About a decade ago, I started out as an instructional designer by sheer accident. I had some experience of writing ad copy and promotional material and was called in for an interview by a top e-learning company. I sat for an exam that- I must confess-I thoroughly enjoyed. They showed me pictures and asked me to write 100-word passages on each picture, asked me to write dialogues, and made me do some interesting reasoning exercises. If this was a test, then the job must be absolute fun, I said to myself.
About a month after that, I got the job. I was super exited. I thought I knew what I was getting into. It seemed so similar to advertising. I heard similar marketing jargon all around me: target audience, content, ARCS, ADDIE, and so on. I was eager to start on a project and somewhat overconfident to not want to waste any time learning more than what I already knew.
And here I was with my very first project. A course for an online MBA class and the subject was strategic marketing. Ah! I am familiar with this subject, I thought to myself. Secretly, from the back door or my subconscious mind, anxiety had begun to creep in. I was hearing unfamiliar jargon and some wired acronyms - project lifecycle, mpp, SME, and many others that are now a part of my regular life so wouldn't remember. As I started my way into the project lifecycle, I enjoyed being creative, being the representative of the target audience, and advised the SME on how to make the content more learner centric, without really being formally aware of theory and the principles of instructional design.
It all began with common sense and I enjoyed noticing how my common sense mellowed well with the thoughts of Bloom, Merrill, Gagne, Kirkpatrick, and others. But guess what, it was not just these theories and principle that I learned.
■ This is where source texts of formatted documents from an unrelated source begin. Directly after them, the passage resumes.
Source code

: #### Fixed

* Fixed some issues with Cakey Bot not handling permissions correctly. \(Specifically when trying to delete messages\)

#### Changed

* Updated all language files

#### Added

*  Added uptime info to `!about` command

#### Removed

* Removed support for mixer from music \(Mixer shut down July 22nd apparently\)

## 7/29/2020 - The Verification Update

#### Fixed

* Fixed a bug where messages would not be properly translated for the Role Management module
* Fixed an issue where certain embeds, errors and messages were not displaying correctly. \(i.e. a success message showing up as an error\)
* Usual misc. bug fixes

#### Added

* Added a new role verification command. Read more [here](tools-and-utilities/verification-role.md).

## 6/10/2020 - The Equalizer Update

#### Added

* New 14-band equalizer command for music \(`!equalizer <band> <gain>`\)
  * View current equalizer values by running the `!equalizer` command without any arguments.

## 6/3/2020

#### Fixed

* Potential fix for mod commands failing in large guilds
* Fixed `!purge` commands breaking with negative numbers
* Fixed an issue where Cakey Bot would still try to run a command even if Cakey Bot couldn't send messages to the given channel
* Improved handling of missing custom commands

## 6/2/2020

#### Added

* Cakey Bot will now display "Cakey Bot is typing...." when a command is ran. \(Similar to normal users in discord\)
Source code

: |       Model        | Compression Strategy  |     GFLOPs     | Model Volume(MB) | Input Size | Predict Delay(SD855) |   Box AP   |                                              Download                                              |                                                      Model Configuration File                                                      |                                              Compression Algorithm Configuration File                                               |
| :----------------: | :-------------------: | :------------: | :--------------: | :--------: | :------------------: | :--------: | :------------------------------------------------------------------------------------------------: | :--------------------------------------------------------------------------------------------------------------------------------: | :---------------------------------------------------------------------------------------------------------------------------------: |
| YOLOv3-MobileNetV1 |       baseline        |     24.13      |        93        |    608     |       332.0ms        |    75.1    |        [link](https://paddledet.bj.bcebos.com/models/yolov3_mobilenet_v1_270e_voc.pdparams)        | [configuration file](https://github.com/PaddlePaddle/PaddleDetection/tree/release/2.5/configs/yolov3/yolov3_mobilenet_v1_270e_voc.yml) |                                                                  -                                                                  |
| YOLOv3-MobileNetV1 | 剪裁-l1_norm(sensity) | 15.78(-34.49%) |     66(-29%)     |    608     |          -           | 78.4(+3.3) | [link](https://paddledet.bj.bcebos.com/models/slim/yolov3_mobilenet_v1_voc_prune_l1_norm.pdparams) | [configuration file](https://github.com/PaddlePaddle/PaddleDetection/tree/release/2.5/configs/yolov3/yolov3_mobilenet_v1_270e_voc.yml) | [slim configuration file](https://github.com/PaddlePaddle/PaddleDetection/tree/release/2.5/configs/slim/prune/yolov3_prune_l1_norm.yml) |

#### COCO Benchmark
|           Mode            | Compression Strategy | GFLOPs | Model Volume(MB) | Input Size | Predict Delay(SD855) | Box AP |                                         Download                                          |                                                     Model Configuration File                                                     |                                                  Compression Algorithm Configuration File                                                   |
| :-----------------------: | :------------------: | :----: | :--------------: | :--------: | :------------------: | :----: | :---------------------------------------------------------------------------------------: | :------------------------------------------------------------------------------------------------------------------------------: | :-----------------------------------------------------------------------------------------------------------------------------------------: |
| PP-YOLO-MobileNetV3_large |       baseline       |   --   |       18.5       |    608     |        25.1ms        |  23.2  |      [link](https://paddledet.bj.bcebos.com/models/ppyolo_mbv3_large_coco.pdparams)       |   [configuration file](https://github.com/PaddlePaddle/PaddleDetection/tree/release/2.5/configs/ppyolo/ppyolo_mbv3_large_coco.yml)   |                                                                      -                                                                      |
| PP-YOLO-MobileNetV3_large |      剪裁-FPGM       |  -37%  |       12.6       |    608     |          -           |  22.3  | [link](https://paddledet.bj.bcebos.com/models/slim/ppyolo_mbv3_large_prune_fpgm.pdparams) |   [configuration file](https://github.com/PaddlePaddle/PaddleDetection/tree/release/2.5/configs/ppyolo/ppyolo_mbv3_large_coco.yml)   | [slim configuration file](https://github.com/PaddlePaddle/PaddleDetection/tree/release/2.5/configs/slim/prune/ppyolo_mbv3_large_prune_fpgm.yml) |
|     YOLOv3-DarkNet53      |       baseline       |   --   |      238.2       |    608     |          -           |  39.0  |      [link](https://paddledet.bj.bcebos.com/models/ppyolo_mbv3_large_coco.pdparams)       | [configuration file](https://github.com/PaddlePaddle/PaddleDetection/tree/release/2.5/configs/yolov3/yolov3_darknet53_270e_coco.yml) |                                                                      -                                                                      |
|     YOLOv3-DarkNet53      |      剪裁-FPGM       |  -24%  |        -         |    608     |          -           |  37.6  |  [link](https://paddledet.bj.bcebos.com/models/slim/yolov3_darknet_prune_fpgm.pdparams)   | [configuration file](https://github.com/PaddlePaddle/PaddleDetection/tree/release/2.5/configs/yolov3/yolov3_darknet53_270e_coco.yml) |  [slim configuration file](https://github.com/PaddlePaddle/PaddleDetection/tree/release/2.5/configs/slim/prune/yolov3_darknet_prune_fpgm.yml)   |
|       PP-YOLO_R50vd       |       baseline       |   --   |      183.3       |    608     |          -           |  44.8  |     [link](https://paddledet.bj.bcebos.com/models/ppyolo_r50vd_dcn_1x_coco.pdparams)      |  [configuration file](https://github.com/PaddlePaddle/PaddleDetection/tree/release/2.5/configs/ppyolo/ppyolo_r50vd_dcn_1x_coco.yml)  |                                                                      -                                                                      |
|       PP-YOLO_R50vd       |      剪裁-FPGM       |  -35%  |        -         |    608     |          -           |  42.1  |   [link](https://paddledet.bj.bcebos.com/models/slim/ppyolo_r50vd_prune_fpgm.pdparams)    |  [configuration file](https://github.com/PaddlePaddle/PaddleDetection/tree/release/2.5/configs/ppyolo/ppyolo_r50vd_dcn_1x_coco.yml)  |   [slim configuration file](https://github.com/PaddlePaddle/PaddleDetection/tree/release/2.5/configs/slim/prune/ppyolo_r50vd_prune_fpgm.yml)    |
I also learned about some critical points that seemed bigger and more important than all the instructional theories in the world-the hanging hyphen, the em dash (-), the en dash (-), the double and the missing spaces, the serial commas, and some subjectivity behind the rules of grammar. The hyphens and the dashes ruined my life. Well, almost! I almost forgot about all principles of instructional design and just focused on getting those dashes right. Ran across cubicles to know that if it were a title, should it be "Air-conditioned Room" or "Air-Conditioned Room" (notice the -c and the -C of conditioned?). The responses were split into a clear half. I was offended. How is it that they don't know? Later I came to know that the correct and incorrect is decided on the basis of a client's preference of how they deem the correct form to be.
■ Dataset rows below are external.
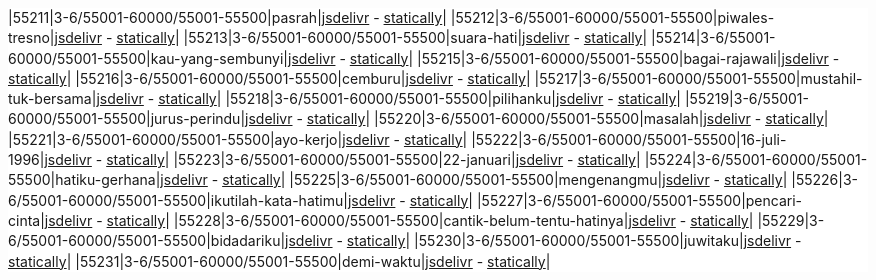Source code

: |55211|3-6/55001-60000/55001-55500|pasrah|[jsdelivr](https://cdn.jsdelivr.net/gh/dbchord/png-c-1110x370_3-6/55001-60000/55001-55500/pasrah.png) - [statically](https://cdn.statically.io/gh/dbchord/png-c-1110x370_3-6/img/55001-60000/55001-55500/pasrah.png)|
|55212|3-6/55001-60000/55001-55500|piwales-tresno|[jsdelivr](https://cdn.jsdelivr.net/gh/dbchord/png-c-1110x370_3-6/55001-60000/55001-55500/piwales-tresno.png) - [statically](https://cdn.statically.io/gh/dbchord/png-c-1110x370_3-6/img/55001-60000/55001-55500/piwales-tresno.png)|
|55213|3-6/55001-60000/55001-55500|suara-hati|[jsdelivr](https://cdn.jsdelivr.net/gh/dbchord/png-c-1110x370_3-6/55001-60000/55001-55500/suara-hati.png) - [statically](https://cdn.statically.io/gh/dbchord/png-c-1110x370_3-6/img/55001-60000/55001-55500/suara-hati.png)|
|55214|3-6/55001-60000/55001-55500|kau-yang-sembunyi|[jsdelivr](https://cdn.jsdelivr.net/gh/dbchord/png-c-1110x370_3-6/55001-60000/55001-55500/kau-yang-sembunyi.png) - [statically](https://cdn.statically.io/gh/dbchord/png-c-1110x370_3-6/img/55001-60000/55001-55500/kau-yang-sembunyi.png)|
|55215|3-6/55001-60000/55001-55500|bagai-rajawali|[jsdelivr](https://cdn.jsdelivr.net/gh/dbchord/png-c-1110x370_3-6/55001-60000/55001-55500/bagai-rajawali.png) - [statically](https://cdn.statically.io/gh/dbchord/png-c-1110x370_3-6/img/55001-60000/55001-55500/bagai-rajawali.png)|
|55216|3-6/55001-60000/55001-55500|cemburu|[jsdelivr](https://cdn.jsdelivr.net/gh/dbchord/png-c-1110x370_3-6/55001-60000/55001-55500/cemburu.png) - [statically](https://cdn.statically.io/gh/dbchord/png-c-1110x370_3-6/img/55001-60000/55001-55500/cemburu.png)|
|55217|3-6/55001-60000/55001-55500|mustahil-tuk-bersama|[jsdelivr](https://cdn.jsdelivr.net/gh/dbchord/png-c-1110x370_3-6/55001-60000/55001-55500/mustahil-tuk-bersama.png) - [statically](https://cdn.statically.io/gh/dbchord/png-c-1110x370_3-6/img/55001-60000/55001-55500/mustahil-tuk-bersama.png)|
|55218|3-6/55001-60000/55001-55500|pilihanku|[jsdelivr](https://cdn.jsdelivr.net/gh/dbchord/png-c-1110x370_3-6/55001-60000/55001-55500/pilihanku.png) - [statically](https://cdn.statically.io/gh/dbchord/png-c-1110x370_3-6/img/55001-60000/55001-55500/pilihanku.png)|
|55219|3-6/55001-60000/55001-55500|jurus-perindu|[jsdelivr](https://cdn.jsdelivr.net/gh/dbchord/png-c-1110x370_3-6/55001-60000/55001-55500/jurus-perindu.png) - [statically](https://cdn.statically.io/gh/dbchord/png-c-1110x370_3-6/img/55001-60000/55001-55500/jurus-perindu.png)|
|55220|3-6/55001-60000/55001-55500|masalah|[jsdelivr](https://cdn.jsdelivr.net/gh/dbchord/png-c-1110x370_3-6/55001-60000/55001-55500/masalah.png) - [statically](https://cdn.statically.io/gh/dbchord/png-c-1110x370_3-6/img/55001-60000/55001-55500/masalah.png)|
|55221|3-6/55001-60000/55001-55500|ayo-kerjo|[jsdelivr](https://cdn.jsdelivr.net/gh/dbchord/png-c-1110x370_3-6/55001-60000/55001-55500/ayo-kerjo.png) - [statically](https://cdn.statically.io/gh/dbchord/png-c-1110x370_3-6/img/55001-60000/55001-55500/ayo-kerjo.png)|
|55222|3-6/55001-60000/55001-55500|16-juli-1996|[jsdelivr](https://cdn.jsdelivr.net/gh/dbchord/png-c-1110x370_3-6/55001-60000/55001-55500/16-juli-1996.png) - [statically](https://cdn.statically.io/gh/dbchord/png-c-1110x370_3-6/img/55001-60000/55001-55500/16-juli-1996.png)|
|55223|3-6/55001-60000/55001-55500|22-januari|[jsdelivr](https://cdn.jsdelivr.net/gh/dbchord/png-c-1110x370_3-6/55001-60000/55001-55500/22-januari.png) - [statically](https://cdn.statically.io/gh/dbchord/png-c-1110x370_3-6/img/55001-60000/55001-55500/22-januari.png)|
|55224|3-6/55001-60000/55001-55500|hatiku-gerhana|[jsdelivr](https://cdn.jsdelivr.net/gh/dbchord/png-c-1110x370_3-6/55001-60000/55001-55500/hatiku-gerhana.png) - [statically](https://cdn.statically.io/gh/dbchord/png-c-1110x370_3-6/img/55001-60000/55001-55500/hatiku-gerhana.png)|
|55225|3-6/55001-60000/55001-55500|mengenangmu|[jsdelivr](https://cdn.jsdelivr.net/gh/dbchord/png-c-1110x370_3-6/55001-60000/55001-55500/mengenangmu.png) - [statically](https://cdn.statically.io/gh/dbchord/png-c-1110x370_3-6/img/55001-60000/55001-55500/mengenangmu.png)|
|55226|3-6/55001-60000/55001-55500|ikutilah-kata-hatimu|[jsdelivr](https://cdn.jsdelivr.net/gh/dbchord/png-c-1110x370_3-6/55001-60000/55001-55500/ikutilah-kata-hatimu.png) - [statically](https://cdn.statically.io/gh/dbchord/png-c-1110x370_3-6/img/55001-60000/55001-55500/ikutilah-kata-hatimu.png)|
|55227|3-6/55001-60000/55001-55500|pencari-cinta|[jsdelivr](https://cdn.jsdelivr.net/gh/dbchord/png-c-1110x370_3-6/55001-60000/55001-55500/pencari-cinta.png) - [statically](https://cdn.statically.io/gh/dbchord/png-c-1110x370_3-6/img/55001-60000/55001-55500/pencari-cinta.png)|
|55228|3-6/55001-60000/55001-55500|cantik-belum-tentu-hatinya|[jsdelivr](https://cdn.jsdelivr.net/gh/dbchord/png-c-1110x370_3-6/55001-60000/55001-55500/cantik-belum-tentu-hatinya.png) - [statically](https://cdn.statically.io/gh/dbchord/png-c-1110x370_3-6/img/55001-60000/55001-55500/cantik-belum-tentu-hatinya.png)|
|55229|3-6/55001-60000/55001-55500|bidadariku|[jsdelivr](https://cdn.jsdelivr.net/gh/dbchord/png-c-1110x370_3-6/55001-60000/55001-55500/bidadariku.png) - [statically](https://cdn.statically.io/gh/dbchord/png-c-1110x370_3-6/img/55001-60000/55001-55500/bidadariku.png)|
|55230|3-6/55001-60000/55001-55500|juwitaku|[jsdelivr](https://cdn.jsdelivr.net/gh/dbchord/png-c-1110x370_3-6/55001-60000/55001-55500/juwitaku.png) - [statically](https://cdn.statically.io/gh/dbchord/png-c-1110x370_3-6/img/55001-60000/55001-55500/juwitaku.png)|
|55231|3-6/55001-60000/55001-55500|demi-waktu|[jsdelivr](https://cdn.jsdelivr.net/gh/dbchord/png-c-1110x370_3-6/55001-60000/55001-55500/demi-waktu.png) - [statically](https://cdn.statically.io/gh/dbchord/png-c-1110x370_3-6/img/55001-60000/55001-55500/demi-waktu.png)|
And then came a day, when someone handed me a new project that required me to learn Java Script. Heavens fell over me. Two weeks down the line, I was comfortably writing html codes and publishing my own courses, capturing simulations on Captivate, using some robust LMS, creating virtual lectures, and even playing with flash to create some interesting on-screen interactions. It was at this point, that I almost felt like a professional, who needs to upgrade her core skills and keep learning new technologies that can help deliver instruction better.
Today, I am an instructional Designer. This is not my job. This is my profession.